Somewhere along another timeline, Rep. Jim Jordan, R-Ohio., may have challenged Ryan for the Speaker’s gavel. But in this membrane, it was Pelosi who encountered a challenge for her position – from Rep. Tim Ryan, D-Ohio.

House Democrats were fairly consistent in adopting budgets when they held the majority. Senate Democrats? A mixed record. Naturally, that produced howls of protest from Congressional Republicans. Some of the most-vocal protestations came from the then-chairman of the House Budget Committee, Paul Ryan. But Republicans failed to adopt a budget this year. Ryan tried multiple things. But it never worked out.

Other things which didn’t happen?

There was no fight over raising the debt ceiling in 2016. President Obama and Boehner took care of that in the fall of 2015, just before the Ohio Republican hit the Congressional exit. The debt ceiling is expected to ripen in mid-March. So, the debt limit could be an issue in 2017.

Republicans did not successfully repeal Obamacare this year, the seventh consecutive year they pushed to ditch the law. Congressional Republicans did send the final version of an Obamacare repeal package to the White House for President Obama to sign. But he vetoed that plan.

However, a successful repeal of Obamacare may have its best chances in 2017 – especially with invigorated Congressional Republicans and President Trump in the White House.

There were no threats of a government shutdown in 2016. The Senate came within an hour of a “lapse in funding” for the government just a few weeks ago. It wasn’t a crisis as the government would have been flush with cash at some point. The only question was “when?” Sen. Joe Manchin, D-W.Va., led a coalition of senators to improve health care packages for coal miners. Manchin & company pushed the issue toward a midnight fiscal deadline. It’s unlikely the government would have technically “shut down.” It may have just lacked specific, Congressional direction as to how to spend its money for a few hours.

There was no fiscal cliff in 2016.

Sens. Bernie Sanders, I-Vt., Ted Cruz, R-Texas., Rand Paul, R-Ky., Marco Rubio, R-Fla., and Lindsey Graham, R-S.C., all ran for President. None secured their party’s nomination.

Senate Democrats did not capture control of that body in this year’s elections. Democrats face a daunting challenge just to hang on to seats in the 2018 midterms.

Some Congressional Republicans implored the GOP to impeach IRS Commissioner John Koskinen this year. Top Republican leaders aren’t friends of Koskinen. But they wondered if a push by members of the House Freedom Caucus to impeach Koskinen was a good idea. Did Koskinen’s alleged transgressions meet the Constitutional bar of “high crimes and misdemeanors” set for impeachment? Did Koskinen get due process from Congress? The House had only ever impeached one executive branch appointee since the beginning of the republic –a Secretary of War in the 1870s. Was this a bridge too far? This is to say nothing of bogging down the Senate in 2017 with a trial to remove Koskinen.
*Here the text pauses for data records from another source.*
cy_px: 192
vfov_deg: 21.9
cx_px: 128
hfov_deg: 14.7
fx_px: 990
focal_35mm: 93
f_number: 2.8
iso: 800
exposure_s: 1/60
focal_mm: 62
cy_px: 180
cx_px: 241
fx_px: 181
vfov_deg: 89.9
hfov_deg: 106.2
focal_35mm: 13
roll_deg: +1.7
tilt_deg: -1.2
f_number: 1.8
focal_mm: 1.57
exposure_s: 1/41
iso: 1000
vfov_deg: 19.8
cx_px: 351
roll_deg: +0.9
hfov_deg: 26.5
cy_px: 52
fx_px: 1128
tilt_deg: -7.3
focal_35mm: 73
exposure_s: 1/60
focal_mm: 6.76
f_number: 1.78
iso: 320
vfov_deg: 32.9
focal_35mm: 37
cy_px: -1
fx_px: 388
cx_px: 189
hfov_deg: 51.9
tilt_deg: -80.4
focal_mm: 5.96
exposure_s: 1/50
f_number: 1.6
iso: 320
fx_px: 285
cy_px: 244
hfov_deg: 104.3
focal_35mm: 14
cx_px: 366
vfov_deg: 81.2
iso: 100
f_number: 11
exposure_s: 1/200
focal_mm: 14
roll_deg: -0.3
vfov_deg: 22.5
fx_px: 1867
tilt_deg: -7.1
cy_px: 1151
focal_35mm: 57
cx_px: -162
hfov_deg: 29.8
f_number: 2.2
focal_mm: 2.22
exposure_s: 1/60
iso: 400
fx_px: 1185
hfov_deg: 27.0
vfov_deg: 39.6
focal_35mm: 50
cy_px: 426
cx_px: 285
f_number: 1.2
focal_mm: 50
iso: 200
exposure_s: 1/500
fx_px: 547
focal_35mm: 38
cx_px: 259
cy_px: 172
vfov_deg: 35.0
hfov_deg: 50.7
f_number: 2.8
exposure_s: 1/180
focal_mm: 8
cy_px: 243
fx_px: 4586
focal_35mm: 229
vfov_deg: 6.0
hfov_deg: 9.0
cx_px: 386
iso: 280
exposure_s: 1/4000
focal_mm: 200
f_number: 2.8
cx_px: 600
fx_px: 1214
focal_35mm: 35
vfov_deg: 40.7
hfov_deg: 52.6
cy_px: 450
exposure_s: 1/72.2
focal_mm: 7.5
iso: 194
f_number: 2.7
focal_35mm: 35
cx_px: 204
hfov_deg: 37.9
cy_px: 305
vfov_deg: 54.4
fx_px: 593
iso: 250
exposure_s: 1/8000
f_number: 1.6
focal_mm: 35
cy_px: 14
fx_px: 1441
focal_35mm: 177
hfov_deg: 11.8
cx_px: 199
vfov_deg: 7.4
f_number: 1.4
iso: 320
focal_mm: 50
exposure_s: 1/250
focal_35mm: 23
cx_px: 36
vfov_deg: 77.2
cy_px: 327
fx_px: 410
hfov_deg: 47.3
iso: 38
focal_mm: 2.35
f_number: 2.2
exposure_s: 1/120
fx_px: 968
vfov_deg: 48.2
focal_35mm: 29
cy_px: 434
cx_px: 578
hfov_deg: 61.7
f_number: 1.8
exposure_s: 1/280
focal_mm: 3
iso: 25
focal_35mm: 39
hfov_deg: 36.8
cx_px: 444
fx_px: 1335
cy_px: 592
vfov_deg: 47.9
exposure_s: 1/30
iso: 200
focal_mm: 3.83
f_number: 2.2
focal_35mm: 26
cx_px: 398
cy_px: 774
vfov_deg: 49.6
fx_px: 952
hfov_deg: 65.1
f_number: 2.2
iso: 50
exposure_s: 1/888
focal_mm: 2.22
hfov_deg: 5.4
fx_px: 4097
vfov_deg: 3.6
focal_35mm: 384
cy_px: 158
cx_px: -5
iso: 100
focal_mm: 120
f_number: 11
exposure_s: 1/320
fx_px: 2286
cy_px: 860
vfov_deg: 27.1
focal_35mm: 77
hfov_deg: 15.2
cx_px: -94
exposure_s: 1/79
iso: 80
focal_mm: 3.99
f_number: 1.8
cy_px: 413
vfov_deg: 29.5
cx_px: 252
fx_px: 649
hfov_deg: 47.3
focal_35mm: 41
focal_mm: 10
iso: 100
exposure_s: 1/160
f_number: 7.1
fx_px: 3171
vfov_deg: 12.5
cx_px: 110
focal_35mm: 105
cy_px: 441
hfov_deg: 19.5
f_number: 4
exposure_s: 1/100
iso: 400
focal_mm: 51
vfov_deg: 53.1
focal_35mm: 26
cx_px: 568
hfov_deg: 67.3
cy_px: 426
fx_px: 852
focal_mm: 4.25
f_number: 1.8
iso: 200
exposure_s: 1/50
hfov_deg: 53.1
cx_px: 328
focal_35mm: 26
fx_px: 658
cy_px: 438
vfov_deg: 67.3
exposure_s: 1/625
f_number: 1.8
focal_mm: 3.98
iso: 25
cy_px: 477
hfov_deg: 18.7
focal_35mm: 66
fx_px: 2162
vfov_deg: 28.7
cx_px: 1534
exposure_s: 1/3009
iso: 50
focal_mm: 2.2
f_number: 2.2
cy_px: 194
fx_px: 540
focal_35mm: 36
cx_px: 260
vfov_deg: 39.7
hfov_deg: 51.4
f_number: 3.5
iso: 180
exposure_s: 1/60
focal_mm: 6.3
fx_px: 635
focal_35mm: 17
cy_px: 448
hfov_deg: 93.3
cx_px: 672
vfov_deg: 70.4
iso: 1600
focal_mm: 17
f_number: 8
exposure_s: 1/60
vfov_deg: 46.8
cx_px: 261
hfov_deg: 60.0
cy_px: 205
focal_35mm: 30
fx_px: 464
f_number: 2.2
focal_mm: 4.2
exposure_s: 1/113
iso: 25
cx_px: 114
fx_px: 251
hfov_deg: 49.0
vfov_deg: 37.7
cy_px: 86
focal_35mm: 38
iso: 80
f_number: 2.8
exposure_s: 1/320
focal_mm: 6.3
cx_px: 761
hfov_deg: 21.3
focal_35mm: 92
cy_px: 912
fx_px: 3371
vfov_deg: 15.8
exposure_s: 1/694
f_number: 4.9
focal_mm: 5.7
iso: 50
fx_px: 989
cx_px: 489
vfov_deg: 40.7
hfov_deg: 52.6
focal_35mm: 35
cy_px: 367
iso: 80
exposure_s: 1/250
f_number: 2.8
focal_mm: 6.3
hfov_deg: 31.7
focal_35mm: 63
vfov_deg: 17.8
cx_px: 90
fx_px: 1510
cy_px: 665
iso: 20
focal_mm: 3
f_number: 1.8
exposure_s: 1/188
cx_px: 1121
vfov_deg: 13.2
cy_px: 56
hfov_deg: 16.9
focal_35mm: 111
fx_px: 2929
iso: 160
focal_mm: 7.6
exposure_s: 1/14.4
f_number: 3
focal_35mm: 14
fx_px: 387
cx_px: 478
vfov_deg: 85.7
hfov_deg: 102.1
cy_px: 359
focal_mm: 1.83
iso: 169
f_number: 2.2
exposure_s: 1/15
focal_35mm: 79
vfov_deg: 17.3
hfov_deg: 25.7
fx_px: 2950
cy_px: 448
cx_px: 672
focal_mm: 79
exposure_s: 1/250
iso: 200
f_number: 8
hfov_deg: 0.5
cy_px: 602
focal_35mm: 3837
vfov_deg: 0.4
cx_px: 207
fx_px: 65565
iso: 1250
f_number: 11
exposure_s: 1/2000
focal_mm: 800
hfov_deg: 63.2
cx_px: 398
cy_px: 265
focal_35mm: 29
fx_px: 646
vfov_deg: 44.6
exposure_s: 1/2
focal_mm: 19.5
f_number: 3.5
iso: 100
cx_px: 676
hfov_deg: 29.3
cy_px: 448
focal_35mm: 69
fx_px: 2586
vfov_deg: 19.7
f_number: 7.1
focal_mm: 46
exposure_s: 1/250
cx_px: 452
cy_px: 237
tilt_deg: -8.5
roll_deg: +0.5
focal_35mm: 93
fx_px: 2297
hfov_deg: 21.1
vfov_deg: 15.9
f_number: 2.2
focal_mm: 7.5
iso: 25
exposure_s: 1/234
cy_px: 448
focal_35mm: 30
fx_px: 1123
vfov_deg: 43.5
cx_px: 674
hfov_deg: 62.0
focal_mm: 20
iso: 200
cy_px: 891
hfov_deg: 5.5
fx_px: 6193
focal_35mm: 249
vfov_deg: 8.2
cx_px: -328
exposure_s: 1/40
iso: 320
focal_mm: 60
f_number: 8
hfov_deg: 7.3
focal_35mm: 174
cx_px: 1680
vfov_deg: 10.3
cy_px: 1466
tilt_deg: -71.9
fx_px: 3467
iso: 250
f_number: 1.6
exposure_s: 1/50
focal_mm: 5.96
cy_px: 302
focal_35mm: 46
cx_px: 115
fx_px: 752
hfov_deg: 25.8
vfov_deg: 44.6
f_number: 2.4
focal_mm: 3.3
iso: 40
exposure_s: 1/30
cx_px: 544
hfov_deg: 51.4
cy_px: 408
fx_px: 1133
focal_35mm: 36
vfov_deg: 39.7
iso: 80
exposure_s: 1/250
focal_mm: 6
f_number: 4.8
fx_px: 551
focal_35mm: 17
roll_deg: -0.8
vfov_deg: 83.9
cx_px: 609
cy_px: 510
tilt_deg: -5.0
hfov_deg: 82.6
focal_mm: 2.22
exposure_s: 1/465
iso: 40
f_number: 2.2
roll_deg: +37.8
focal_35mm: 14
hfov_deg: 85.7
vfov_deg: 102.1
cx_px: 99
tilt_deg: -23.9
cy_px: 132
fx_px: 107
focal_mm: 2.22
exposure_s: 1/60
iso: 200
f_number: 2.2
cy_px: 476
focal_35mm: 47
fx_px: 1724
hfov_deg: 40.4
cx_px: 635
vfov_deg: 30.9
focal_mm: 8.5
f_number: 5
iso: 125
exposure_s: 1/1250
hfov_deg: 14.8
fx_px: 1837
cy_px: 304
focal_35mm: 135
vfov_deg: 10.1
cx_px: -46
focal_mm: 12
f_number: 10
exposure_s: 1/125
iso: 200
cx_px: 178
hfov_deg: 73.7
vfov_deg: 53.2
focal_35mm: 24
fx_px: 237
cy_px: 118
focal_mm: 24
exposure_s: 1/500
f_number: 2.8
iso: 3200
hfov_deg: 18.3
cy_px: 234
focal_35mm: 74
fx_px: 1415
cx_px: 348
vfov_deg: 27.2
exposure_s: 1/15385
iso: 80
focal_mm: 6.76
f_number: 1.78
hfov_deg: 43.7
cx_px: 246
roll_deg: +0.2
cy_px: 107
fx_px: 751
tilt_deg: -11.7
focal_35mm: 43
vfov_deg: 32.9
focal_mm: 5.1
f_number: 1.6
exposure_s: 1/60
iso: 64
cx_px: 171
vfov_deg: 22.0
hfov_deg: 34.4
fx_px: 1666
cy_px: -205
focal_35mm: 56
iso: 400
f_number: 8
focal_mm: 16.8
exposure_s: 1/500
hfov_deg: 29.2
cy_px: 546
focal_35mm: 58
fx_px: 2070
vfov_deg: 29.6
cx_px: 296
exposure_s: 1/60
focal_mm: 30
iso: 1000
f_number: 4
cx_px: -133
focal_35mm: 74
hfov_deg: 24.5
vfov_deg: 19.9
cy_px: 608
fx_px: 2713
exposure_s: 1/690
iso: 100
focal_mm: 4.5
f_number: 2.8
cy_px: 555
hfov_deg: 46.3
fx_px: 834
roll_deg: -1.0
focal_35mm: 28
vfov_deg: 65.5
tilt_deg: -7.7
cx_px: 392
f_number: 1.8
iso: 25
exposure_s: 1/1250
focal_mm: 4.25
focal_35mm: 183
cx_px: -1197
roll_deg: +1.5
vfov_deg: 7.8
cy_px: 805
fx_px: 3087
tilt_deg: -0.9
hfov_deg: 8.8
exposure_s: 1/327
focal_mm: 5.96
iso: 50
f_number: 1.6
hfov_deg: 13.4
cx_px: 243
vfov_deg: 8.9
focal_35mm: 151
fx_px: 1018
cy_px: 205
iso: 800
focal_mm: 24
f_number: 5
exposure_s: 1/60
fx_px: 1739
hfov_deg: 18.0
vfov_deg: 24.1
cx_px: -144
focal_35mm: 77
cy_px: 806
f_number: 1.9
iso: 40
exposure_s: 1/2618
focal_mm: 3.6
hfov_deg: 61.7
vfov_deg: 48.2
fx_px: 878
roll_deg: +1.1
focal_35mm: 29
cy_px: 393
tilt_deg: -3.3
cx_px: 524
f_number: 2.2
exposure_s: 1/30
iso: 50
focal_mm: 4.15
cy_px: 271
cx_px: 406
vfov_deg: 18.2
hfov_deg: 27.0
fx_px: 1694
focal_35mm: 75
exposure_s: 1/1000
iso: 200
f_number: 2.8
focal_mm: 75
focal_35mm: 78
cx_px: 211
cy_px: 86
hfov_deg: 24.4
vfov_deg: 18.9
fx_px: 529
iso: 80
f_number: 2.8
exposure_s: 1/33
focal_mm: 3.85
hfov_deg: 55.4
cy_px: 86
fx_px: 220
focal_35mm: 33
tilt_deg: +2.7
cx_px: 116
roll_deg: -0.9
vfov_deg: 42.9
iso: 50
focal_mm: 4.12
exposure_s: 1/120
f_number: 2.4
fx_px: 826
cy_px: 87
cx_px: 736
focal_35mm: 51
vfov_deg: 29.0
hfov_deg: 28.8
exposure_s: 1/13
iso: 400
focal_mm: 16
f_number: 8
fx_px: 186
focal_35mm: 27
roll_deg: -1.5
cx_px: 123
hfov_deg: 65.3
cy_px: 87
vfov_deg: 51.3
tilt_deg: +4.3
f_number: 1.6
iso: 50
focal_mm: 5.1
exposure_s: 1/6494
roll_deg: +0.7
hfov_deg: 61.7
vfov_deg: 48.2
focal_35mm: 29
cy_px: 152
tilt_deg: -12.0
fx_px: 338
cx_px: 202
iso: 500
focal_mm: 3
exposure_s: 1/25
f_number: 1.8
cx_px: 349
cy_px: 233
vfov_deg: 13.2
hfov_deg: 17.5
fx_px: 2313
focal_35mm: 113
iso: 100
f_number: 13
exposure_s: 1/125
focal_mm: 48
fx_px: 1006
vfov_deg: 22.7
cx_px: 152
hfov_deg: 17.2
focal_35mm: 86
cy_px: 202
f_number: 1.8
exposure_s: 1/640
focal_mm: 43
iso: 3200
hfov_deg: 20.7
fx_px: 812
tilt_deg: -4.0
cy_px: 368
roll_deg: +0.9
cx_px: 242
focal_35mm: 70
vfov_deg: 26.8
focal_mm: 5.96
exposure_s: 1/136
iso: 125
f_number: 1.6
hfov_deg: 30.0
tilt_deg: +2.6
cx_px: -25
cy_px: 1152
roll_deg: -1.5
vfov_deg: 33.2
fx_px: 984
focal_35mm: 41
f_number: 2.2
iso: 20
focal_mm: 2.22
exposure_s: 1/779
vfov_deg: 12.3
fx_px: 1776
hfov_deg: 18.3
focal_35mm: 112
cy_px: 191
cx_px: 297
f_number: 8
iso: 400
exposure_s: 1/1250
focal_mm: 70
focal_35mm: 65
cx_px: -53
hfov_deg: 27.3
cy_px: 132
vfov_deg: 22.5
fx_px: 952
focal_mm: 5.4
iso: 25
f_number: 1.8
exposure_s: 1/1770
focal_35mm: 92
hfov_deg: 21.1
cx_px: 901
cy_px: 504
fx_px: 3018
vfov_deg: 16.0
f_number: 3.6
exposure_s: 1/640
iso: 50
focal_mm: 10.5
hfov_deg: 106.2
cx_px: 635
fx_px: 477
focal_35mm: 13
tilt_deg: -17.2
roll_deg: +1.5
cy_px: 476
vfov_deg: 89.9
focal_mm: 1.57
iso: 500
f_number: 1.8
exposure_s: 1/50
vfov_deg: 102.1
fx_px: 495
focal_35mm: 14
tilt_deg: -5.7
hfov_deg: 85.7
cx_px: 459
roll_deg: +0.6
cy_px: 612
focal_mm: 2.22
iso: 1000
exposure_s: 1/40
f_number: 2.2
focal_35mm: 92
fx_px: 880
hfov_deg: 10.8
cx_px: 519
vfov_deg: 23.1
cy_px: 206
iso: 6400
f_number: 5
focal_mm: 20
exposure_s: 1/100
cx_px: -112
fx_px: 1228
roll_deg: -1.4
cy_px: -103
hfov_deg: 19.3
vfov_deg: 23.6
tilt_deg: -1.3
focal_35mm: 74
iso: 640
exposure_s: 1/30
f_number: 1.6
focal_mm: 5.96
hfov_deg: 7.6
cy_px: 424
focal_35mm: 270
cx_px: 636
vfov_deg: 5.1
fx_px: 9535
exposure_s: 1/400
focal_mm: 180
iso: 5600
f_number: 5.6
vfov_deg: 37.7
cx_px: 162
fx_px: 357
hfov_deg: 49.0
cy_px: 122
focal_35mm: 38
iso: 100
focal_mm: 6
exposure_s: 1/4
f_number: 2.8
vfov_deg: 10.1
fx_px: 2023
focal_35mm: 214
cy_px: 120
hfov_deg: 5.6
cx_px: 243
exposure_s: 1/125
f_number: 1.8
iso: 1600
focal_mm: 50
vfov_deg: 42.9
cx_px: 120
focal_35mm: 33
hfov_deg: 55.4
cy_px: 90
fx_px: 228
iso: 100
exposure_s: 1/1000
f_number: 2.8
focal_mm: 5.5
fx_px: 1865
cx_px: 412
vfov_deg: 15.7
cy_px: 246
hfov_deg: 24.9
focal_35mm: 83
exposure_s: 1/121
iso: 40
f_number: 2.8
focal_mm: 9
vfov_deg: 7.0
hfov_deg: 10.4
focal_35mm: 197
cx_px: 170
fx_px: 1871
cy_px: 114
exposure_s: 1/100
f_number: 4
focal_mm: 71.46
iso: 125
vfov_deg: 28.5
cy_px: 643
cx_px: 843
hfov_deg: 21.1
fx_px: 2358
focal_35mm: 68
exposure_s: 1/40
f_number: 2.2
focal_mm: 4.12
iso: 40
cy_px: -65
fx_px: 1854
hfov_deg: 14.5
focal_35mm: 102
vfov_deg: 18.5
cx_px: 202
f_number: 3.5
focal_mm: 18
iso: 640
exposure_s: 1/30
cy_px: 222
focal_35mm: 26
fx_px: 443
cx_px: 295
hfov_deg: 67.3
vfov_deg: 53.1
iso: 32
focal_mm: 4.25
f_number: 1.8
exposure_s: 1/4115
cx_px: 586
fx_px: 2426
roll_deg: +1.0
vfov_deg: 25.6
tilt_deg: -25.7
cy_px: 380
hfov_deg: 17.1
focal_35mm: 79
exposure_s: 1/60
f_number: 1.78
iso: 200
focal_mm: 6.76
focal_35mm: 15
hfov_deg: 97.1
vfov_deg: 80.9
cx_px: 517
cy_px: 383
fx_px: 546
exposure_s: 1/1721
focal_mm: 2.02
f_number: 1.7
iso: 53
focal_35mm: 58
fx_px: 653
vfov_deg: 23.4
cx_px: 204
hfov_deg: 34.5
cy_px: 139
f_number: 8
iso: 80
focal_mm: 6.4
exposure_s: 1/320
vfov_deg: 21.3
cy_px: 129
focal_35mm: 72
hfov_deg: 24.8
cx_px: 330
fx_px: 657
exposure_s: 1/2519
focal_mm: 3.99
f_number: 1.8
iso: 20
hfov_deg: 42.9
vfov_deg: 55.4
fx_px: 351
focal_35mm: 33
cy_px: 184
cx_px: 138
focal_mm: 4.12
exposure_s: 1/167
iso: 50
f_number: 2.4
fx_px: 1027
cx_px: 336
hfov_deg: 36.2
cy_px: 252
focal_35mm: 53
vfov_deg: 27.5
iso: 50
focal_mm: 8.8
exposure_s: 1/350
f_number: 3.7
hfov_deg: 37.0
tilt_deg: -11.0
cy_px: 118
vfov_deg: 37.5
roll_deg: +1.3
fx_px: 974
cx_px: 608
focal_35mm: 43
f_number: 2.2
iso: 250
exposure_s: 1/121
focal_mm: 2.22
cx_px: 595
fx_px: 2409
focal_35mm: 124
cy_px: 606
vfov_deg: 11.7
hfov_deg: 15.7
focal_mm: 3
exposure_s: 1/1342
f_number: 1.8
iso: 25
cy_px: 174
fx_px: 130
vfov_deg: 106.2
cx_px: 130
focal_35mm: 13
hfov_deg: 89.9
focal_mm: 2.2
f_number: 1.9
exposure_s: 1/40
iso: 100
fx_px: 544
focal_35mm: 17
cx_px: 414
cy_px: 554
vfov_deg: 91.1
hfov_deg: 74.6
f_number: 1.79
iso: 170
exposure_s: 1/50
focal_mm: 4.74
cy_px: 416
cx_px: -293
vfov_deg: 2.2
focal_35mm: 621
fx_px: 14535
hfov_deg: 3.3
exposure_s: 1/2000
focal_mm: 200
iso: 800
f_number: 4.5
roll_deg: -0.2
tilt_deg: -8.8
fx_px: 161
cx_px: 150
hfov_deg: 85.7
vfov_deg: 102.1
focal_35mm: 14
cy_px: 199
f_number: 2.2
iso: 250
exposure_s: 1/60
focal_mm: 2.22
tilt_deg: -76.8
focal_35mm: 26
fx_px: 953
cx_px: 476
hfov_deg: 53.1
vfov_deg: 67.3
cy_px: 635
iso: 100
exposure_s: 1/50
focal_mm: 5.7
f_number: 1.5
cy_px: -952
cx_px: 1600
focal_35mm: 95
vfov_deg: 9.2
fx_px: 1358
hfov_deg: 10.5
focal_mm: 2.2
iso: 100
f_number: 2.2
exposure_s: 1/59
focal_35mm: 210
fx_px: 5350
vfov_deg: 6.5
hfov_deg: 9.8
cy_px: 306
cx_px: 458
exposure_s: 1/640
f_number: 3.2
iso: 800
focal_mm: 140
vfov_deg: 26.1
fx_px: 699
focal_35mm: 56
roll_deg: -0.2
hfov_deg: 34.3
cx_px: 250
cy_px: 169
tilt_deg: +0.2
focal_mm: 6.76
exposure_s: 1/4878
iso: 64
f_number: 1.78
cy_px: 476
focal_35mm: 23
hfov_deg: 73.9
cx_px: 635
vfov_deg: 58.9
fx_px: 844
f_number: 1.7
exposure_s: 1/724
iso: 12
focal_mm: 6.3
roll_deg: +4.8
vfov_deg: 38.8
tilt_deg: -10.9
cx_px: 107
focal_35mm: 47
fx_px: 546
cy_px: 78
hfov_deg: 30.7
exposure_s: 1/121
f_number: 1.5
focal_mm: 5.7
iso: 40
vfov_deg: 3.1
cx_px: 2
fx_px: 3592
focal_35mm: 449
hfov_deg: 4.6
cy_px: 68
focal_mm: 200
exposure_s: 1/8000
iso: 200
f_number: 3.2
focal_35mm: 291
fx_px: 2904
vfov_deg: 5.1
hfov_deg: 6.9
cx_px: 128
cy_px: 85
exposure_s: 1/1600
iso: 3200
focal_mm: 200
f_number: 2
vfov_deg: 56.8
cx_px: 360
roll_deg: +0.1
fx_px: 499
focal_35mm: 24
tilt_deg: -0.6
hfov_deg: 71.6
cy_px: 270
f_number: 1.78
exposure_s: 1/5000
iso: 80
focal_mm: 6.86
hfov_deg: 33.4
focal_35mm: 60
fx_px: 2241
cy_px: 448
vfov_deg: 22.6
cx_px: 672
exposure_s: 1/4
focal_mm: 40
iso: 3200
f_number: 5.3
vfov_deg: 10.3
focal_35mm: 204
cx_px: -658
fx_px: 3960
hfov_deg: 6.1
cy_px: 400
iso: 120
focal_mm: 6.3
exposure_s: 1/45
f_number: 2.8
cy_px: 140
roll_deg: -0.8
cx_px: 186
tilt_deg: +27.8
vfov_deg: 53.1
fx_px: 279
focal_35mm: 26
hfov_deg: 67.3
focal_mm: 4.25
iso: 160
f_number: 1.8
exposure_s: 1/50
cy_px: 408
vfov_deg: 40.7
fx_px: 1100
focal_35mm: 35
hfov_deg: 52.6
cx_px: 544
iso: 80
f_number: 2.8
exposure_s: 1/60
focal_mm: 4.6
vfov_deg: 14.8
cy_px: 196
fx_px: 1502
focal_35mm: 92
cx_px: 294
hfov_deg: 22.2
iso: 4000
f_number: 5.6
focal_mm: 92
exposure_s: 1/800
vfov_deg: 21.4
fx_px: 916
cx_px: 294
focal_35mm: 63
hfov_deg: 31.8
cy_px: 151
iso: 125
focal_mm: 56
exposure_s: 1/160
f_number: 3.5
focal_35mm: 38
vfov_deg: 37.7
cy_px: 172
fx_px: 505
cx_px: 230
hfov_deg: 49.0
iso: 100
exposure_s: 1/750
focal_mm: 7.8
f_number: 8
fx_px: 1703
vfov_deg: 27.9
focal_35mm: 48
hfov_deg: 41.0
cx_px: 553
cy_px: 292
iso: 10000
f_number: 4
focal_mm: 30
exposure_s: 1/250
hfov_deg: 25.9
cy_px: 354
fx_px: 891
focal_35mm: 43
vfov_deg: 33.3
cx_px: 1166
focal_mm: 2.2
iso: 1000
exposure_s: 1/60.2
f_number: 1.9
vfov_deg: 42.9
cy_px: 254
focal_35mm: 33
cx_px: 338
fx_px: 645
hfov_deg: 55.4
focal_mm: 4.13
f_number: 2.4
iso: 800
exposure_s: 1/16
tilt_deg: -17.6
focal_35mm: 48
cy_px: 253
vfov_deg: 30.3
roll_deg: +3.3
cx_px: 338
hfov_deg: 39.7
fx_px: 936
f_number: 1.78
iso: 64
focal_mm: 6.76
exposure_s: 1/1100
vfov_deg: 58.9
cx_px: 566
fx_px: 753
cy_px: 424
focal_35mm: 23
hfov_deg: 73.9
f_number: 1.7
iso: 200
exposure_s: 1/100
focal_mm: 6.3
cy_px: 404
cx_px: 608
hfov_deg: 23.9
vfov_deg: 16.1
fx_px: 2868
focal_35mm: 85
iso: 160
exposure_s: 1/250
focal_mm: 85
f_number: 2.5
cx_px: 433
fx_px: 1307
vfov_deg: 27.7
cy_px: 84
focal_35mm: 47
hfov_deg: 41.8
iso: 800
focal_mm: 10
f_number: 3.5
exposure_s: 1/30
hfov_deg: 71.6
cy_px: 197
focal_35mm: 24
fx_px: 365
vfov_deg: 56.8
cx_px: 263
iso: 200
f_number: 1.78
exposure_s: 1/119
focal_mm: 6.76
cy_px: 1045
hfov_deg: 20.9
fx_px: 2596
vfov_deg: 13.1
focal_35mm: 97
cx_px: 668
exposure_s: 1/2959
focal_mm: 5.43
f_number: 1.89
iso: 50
The House sidestepped a guerilla effort to go over the heads of leaders by Reps. Tim Huelskamp, R-Kansas., and John Fleming, R-La., to impeach Koskinen. But Jim Jordan reignited that fuse on short notice this fall. The House finally voted to send the impeachment referral to the Judiciary Committee.

The issue is dead..for now.

A gyrocopter did not land on the lawn of the U.S. Capitol like one did in 2015.

So consider what’s supposed to happen in 2017.

Talk about tax reform. A big infrastructure and spending package. Cutting deficits. More help for the military. Repealing and replacing Obamacare. And remember, Democrats are supposedly at their lowest ebb.

We’ll revisit all of those expectations this time next year.